SUPPLIED DATA >>
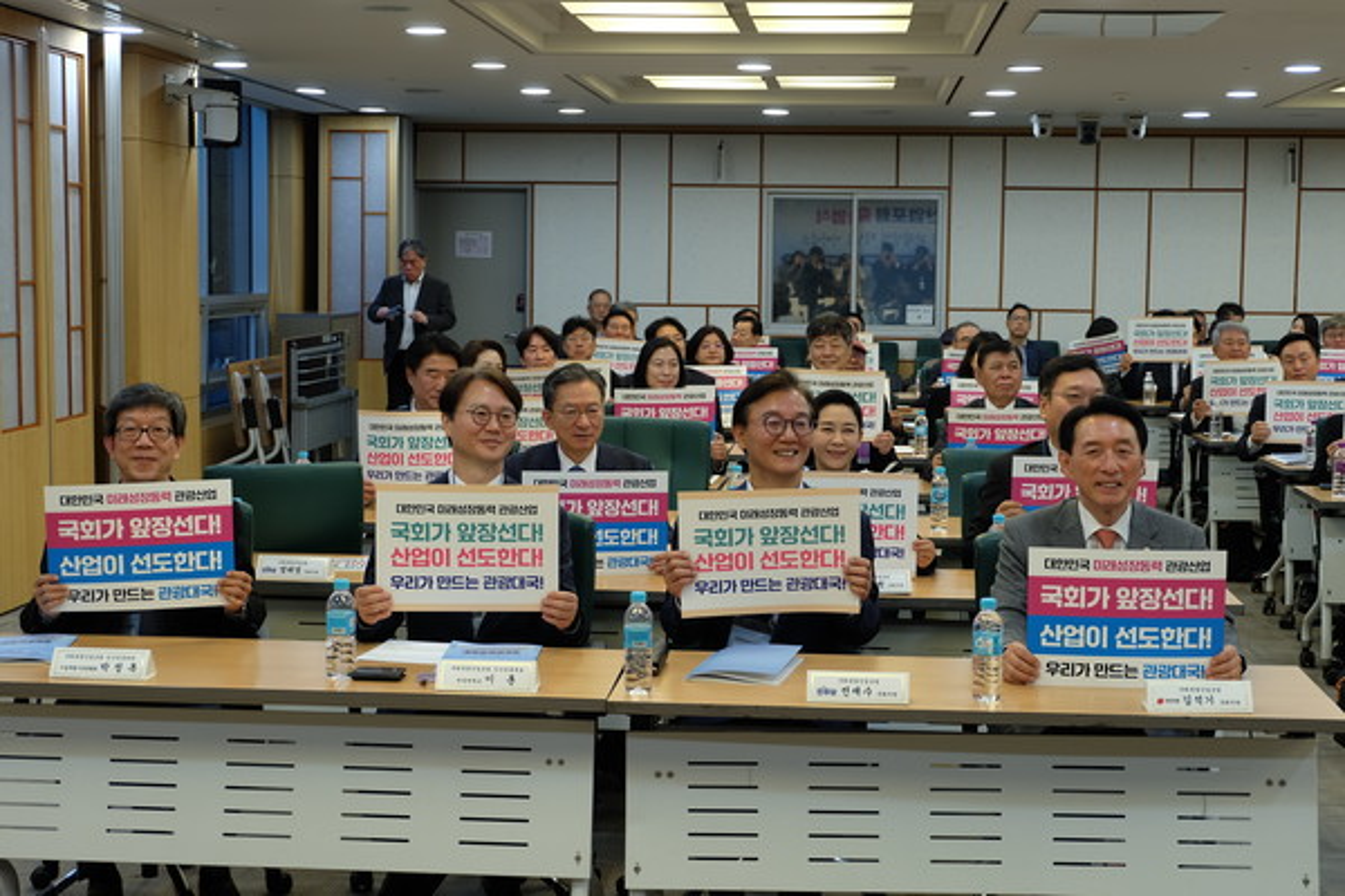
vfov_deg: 25.5
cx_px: 672
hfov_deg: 37.5
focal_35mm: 53
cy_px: 448
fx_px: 1980
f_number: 5
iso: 400
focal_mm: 35.5
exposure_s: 1/75
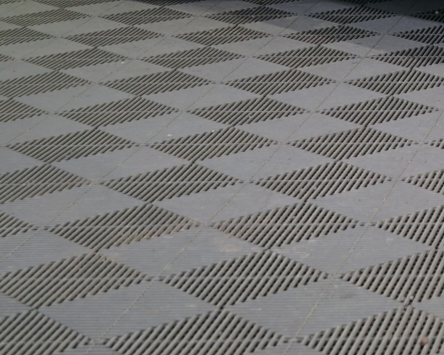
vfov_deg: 10.2
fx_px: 1853
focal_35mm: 141
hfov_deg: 12.5
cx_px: 799
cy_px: -314
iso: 400
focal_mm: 33
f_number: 5.6
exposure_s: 1/25
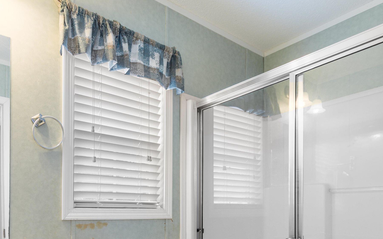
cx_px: 136
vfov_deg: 44.1
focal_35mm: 26
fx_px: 271
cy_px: 207
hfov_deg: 68.9
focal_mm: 10
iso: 100
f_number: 4.5
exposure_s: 1/3
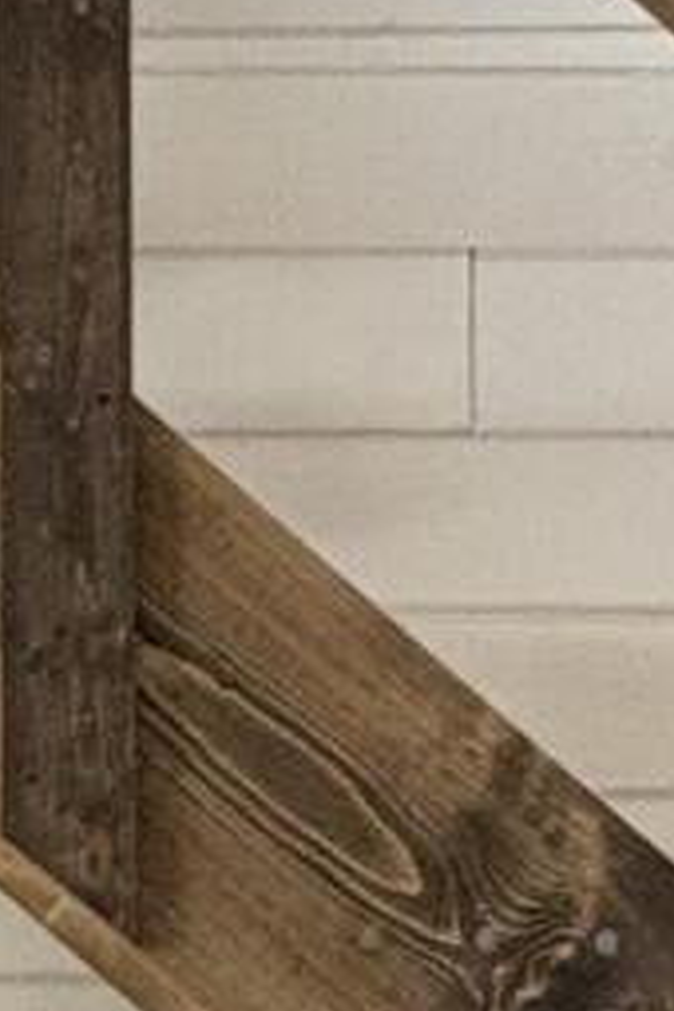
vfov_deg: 16.9
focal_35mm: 114
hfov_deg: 12.0
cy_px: 1308
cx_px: 103
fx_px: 3201
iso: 500
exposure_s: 1/60
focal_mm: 2.22
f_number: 2.2
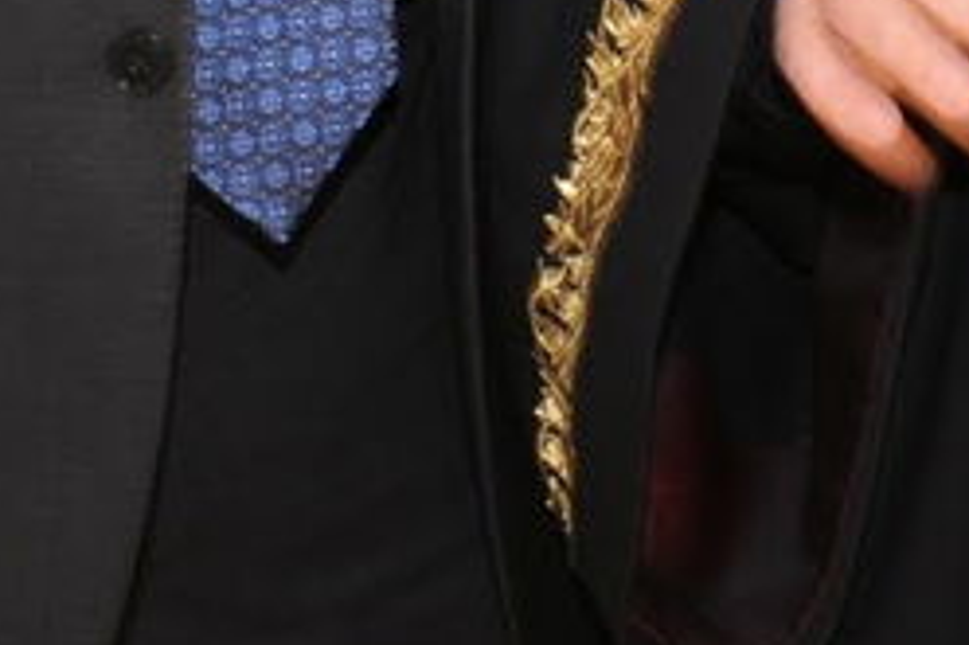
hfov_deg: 7.0
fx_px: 7908
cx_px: 891
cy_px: -991
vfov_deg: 4.5
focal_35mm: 294
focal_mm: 52
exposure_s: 1/60
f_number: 2.8
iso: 1250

TASK REQUIREMENTS >>
The records above should be repeated exactly, with every picture omitted.

ANSWER SPACE >>
vfov_deg: 25.5
cx_px: 672
hfov_deg: 37.5
focal_35mm: 53
cy_px: 448
fx_px: 1980
f_number: 5
iso: 400
focal_mm: 35.5
exposure_s: 1/75
vfov_deg: 10.2
fx_px: 1853
focal_35mm: 141
hfov_deg: 12.5
cx_px: 799
cy_px: -314
iso: 400
focal_mm: 33
f_number: 5.6
exposure_s: 1/25
cx_px: 136
vfov_deg: 44.1
focal_35mm: 26
fx_px: 271
cy_px: 207
hfov_deg: 68.9
focal_mm: 10
iso: 100
f_number: 4.5
exposure_s: 1/3
vfov_deg: 16.9
focal_35mm: 114
hfov_deg: 12.0
cy_px: 1308
cx_px: 103
fx_px: 3201
iso: 500
exposure_s: 1/60
focal_mm: 2.22
f_number: 2.2
hfov_deg: 7.0
fx_px: 7908
cx_px: 891
cy_px: -991
vfov_deg: 4.5
focal_35mm: 294
focal_mm: 52
exposure_s: 1/60
f_number: 2.8
iso: 1250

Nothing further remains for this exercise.